(Stored data entries)
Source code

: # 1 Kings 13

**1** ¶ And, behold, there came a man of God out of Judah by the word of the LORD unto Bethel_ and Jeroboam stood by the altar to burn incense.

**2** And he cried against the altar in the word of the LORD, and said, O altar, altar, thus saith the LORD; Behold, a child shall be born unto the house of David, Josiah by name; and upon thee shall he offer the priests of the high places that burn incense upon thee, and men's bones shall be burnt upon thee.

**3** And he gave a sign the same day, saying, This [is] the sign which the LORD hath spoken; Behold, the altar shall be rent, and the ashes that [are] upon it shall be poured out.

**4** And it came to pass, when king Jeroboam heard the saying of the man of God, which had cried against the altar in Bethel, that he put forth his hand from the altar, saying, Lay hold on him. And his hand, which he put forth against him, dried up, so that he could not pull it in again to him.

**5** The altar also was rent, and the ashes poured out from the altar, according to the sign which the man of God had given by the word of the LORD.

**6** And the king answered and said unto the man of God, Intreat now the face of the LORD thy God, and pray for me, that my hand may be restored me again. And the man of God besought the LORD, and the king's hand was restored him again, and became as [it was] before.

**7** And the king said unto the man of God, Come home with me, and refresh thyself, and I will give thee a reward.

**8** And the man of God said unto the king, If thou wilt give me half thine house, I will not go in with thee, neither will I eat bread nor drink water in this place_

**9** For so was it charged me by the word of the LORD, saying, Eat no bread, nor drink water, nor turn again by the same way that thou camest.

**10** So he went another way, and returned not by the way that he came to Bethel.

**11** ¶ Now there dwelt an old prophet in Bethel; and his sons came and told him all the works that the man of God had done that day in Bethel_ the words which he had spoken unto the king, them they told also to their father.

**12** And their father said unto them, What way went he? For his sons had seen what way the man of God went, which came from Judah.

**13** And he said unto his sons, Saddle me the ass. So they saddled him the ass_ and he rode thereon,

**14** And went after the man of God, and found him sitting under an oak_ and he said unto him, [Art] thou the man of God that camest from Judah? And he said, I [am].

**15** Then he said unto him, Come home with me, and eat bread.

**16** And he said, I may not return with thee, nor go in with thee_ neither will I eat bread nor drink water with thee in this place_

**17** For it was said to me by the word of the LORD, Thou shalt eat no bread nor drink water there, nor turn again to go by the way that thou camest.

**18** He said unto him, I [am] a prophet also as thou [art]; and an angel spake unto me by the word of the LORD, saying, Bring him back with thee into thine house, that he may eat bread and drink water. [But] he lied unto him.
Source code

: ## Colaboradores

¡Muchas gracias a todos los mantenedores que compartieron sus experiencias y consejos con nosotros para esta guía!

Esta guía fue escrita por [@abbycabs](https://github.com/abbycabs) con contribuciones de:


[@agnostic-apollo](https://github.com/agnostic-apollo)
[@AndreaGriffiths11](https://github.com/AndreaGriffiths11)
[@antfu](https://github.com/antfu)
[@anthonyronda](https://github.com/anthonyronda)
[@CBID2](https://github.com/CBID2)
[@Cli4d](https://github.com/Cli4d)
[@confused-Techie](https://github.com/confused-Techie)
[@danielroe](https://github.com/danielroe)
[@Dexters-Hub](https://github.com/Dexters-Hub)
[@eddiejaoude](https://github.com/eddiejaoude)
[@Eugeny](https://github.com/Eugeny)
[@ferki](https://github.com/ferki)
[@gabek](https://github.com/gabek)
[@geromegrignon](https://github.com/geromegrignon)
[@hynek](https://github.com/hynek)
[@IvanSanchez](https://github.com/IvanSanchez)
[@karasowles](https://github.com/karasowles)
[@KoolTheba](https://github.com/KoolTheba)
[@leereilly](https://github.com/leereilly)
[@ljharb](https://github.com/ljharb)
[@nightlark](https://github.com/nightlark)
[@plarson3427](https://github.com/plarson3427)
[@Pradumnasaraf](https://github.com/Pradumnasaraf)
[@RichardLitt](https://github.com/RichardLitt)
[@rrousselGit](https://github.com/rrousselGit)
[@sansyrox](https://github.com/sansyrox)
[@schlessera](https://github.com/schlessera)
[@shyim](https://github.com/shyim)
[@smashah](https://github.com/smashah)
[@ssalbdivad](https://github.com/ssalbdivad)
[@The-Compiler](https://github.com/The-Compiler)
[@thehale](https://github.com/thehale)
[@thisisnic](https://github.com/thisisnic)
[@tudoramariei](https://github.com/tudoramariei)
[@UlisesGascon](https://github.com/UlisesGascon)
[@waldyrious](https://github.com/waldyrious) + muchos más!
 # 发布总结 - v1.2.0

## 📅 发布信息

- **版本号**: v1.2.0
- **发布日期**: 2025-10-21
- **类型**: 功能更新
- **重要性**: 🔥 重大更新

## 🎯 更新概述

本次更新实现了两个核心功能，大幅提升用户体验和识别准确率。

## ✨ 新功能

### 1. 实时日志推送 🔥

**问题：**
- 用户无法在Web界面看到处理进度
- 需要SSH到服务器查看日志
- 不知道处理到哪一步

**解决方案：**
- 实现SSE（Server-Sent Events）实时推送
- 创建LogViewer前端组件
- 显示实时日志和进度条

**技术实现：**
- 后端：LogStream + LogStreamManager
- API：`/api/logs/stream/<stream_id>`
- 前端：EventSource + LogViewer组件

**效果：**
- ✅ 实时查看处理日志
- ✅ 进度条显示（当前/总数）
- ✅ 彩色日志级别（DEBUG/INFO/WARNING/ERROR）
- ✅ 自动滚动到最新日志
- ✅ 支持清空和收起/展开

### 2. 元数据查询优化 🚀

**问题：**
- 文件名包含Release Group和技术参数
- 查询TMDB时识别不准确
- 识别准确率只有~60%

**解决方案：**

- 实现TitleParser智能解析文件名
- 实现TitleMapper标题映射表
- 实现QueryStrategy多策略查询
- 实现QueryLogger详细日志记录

=== Brief ===
The reply must consist solely of the lines from the one containing "### 1. 实时日志推送 🔥" through the last line of the data, reproduced exactly.

=== Finished task ===
### 1. 实时日志推送 🔥

**问题：**
- 用户无法在Web界面看到处理进度
- 需要SSH到服务器查看日志
- 不知道处理到哪一步

**解决方案：**
- 实现SSE（Server-Sent Events）实时推送
- 创建LogViewer前端组件
- 显示实时日志和进度条

**技术实现：**
- 后端：LogStream + LogStreamManager
- API：`/api/logs/stream/<stream_id>`
- 前端：EventSource + LogViewer组件

**效果：**
- ✅ 实时查看处理日志
- ✅ 进度条显示（当前/总数）
- ✅ 彩色日志级别（DEBUG/INFO/WARNING/ERROR）
- ✅ 自动滚动到最新日志
- ✅ 支持清空和收起/展开

### 2. 元数据查询优化 🚀

**问题：**
- 文件名包含Release Group和技术参数
- 查询TMDB时识别不准确
- 识别准确率只有~60%

**解决方案：**

- 实现TitleParser智能解析文件名
- 实现TitleMapper标题映射表
- 实现QueryStrategy多策略查询
- 实现QueryLogger详细日志记录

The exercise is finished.